#### Goal:
Extend the Conc library overview, starting right after its final bullet point.

#### Document text:
In [None]:
#| hide
from conc.core import *

# Conc

> A Python library for efficient corpus analysis, enabling corpus linguistic analysis in Jupyter notebooks.

## Introduction to Conc

Conc is a Python library that brings corpus linguistic analysis to Jupyter notebooks. A staple of data science, Jupyter notebooks are a great model for presenting analysis that combines code, reporting and discussion in a way that can be reproduced. Conc aims to allow researchers to analyse large corpora in efficient ways using standard hardware, with the ability to produce clear, publication-ready reports and extend analysis where required using standard Python libraries.

Conc uses [spaCy](https://spacy.io/) for tokenising texts. More spaCy functionality will be supported in future releases.  

### Conc Principles  

* use standard Python libraries for data analysis (i.e. Numpy, Scipy, Jupyterlab)
* use vector operations where possible  
* use fast code libraries over slow code libraries (i.e. Conc uses [Polars vs Pandas](https://pola.rs/posts/benchmarks/) - you can still output Pandas dataframes if you want to use them)

Dataset entries:

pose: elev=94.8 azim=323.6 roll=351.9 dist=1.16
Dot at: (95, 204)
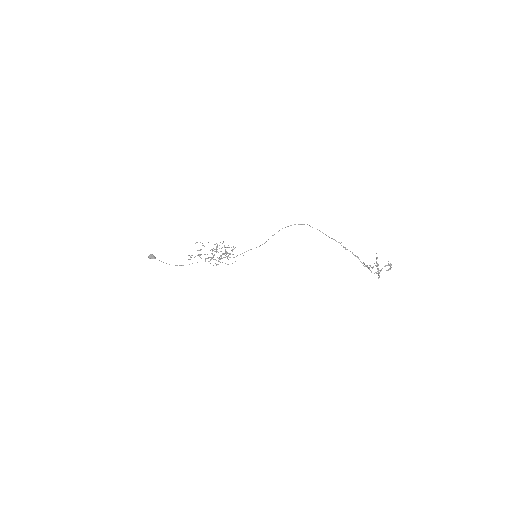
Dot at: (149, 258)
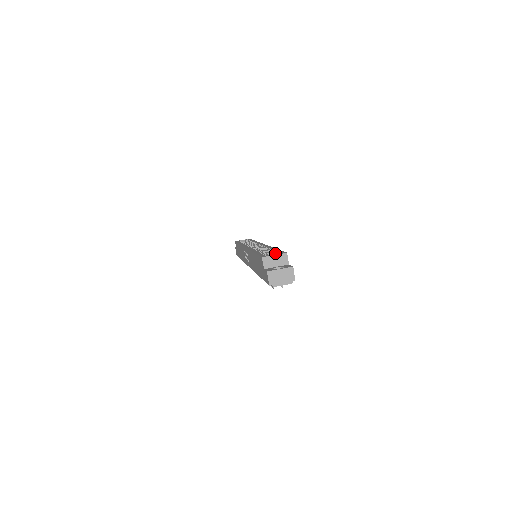
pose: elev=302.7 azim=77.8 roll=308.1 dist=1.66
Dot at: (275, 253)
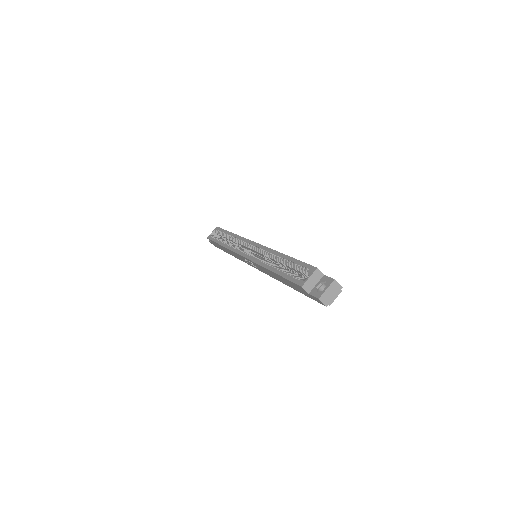
Dot at: (301, 269)
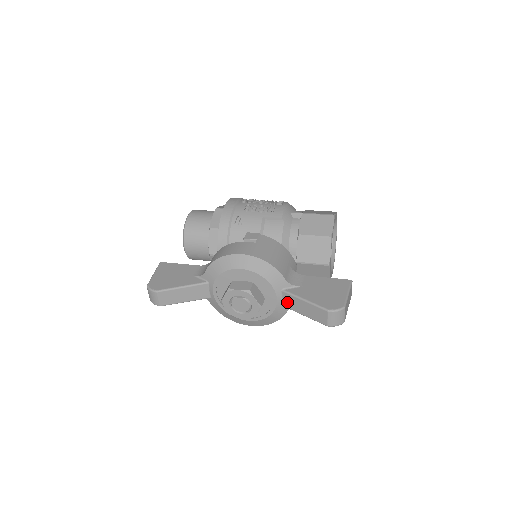
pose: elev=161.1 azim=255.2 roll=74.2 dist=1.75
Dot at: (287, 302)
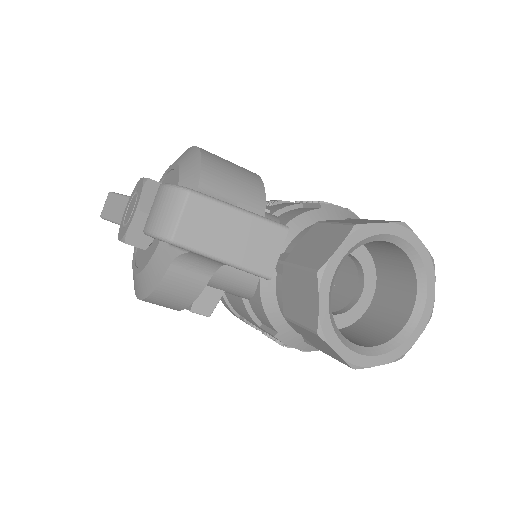
Dot at: occluded
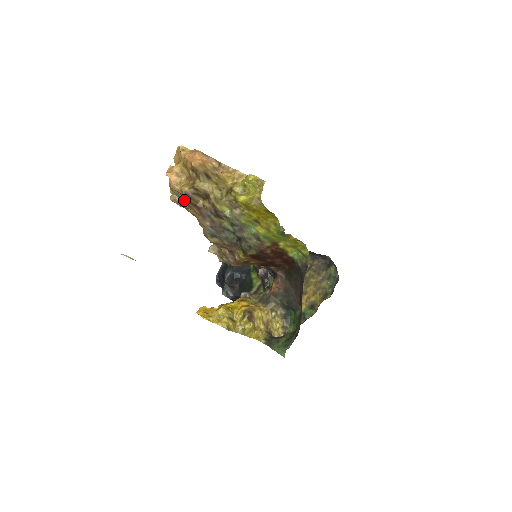
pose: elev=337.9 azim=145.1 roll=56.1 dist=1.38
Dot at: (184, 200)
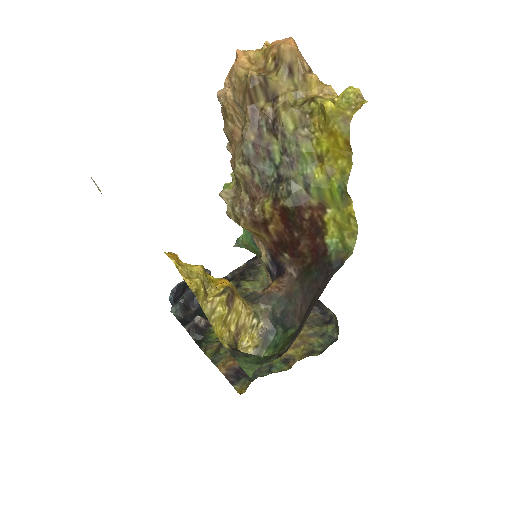
Dot at: (240, 91)
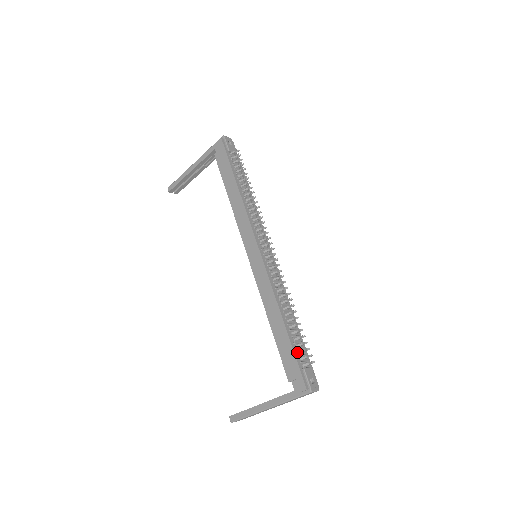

#### Final result:
* provide important information when reporting results  
* pre-compute time-intensive and repeatedly used views of the data  
* work with smaller slices of the data where possible  
* cache specific anaysis during a session to reduce computation for repeated calls  
* document corpus representations so that they can be worked with directly  
* provide a way to work with access Conc results for further processing with standard Python libraries  


## Development Status

Conc is in active development. It is currently [released][pypi] for beta testing. The Github site may be ahead of the Pypi version, so for latest functionality install from Github (see below). The Github code is pre-release and may change. For the latest release, install from Pypi (`pip install conc`). The [documentation][docs] reflects the most recent functionality. See the [CHANGELOG][changelog] for notes on releases and the Roadmap below for upcoming features.  

[repo]: https://github.com/polsci/conc
[docs]: https://geoffford.nz/conc/
[pypi]: https://pypi.org/project/conc/
[changelog]: https://github.com/polsci/conc/blob/main/CHANGELOG.md

## Acknowledgements

Conc is developed by [Dr Geoff Ford](https://geoffford.nz/).

Conc originated in my PhD research, which included development of a web-based corpus browser to handle analysis of large corpora. I've been developing Conc through my subsequent research.  

Work to create this Python library has been made possible by funding from the Royal Society of New Zealand’s Marsden Fund Grant:  

- "Mapping LAWS: Issue Mapping and Analyzing the Lethal Autonomous Weapons Debate" (19-UOC-068)  
- "Into the Deep: Analysing the Actors and Controversies Driving the Adoption of the World’s First Deep Sea Mining Governance" 22-UOC-059 .  

Conc is an output of both projects.  

Thanks to the Mapping LAWS project team for their support and feedback as first users of ConText (a web-based application built on an earlier version of Conc).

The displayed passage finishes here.